_THE PROBLEM_
Return every line of the rows below word for word, in the same order and with the same line breaks.

_EXTRACTED INFORMATION_
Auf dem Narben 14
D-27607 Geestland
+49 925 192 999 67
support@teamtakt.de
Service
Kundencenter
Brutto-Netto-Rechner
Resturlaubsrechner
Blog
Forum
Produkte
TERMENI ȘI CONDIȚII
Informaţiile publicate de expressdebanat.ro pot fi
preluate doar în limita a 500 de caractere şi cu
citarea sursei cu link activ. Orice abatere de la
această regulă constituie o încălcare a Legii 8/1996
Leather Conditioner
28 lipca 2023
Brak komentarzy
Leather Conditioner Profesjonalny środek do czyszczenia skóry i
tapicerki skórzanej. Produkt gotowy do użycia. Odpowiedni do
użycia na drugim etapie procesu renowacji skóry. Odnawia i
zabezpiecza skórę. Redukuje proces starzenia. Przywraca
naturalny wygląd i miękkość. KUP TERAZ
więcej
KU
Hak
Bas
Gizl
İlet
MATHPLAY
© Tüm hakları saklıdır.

_EXPECTED OUTPUT_
Auf dem Narben 14
D-27607 Geestland
+49 925 192 999 67
support@teamtakt.de
Service
Kundencenter
Brutto-Netto-Rechner
Resturlaubsrechner
Blog
Forum
Produkte
TERMENI ȘI CONDIȚII
Informaţiile publicate de expressdebanat.ro pot fi
preluate doar în limita a 500 de caractere şi cu
citarea sursei cu link activ. Orice abatere de la
această regulă constituie o încălcare a Legii 8/1996
Leather Conditioner
28 lipca 2023
Brak komentarzy
Leather Conditioner Profesjonalny środek do czyszczenia skóry i
tapicerki skórzanej. Produkt gotowy do użycia. Odpowiedni do
użycia na drugim etapie procesu renowacji skóry. Odnawia i
zabezpiecza skórę. Redukuje proces starzenia. Przywraca
naturalny wygląd i miękkość. KUP TERAZ
więcej
KU
Hak
Bas
Gizl
İlet
MATHPLAY
© Tüm hakları saklıdır.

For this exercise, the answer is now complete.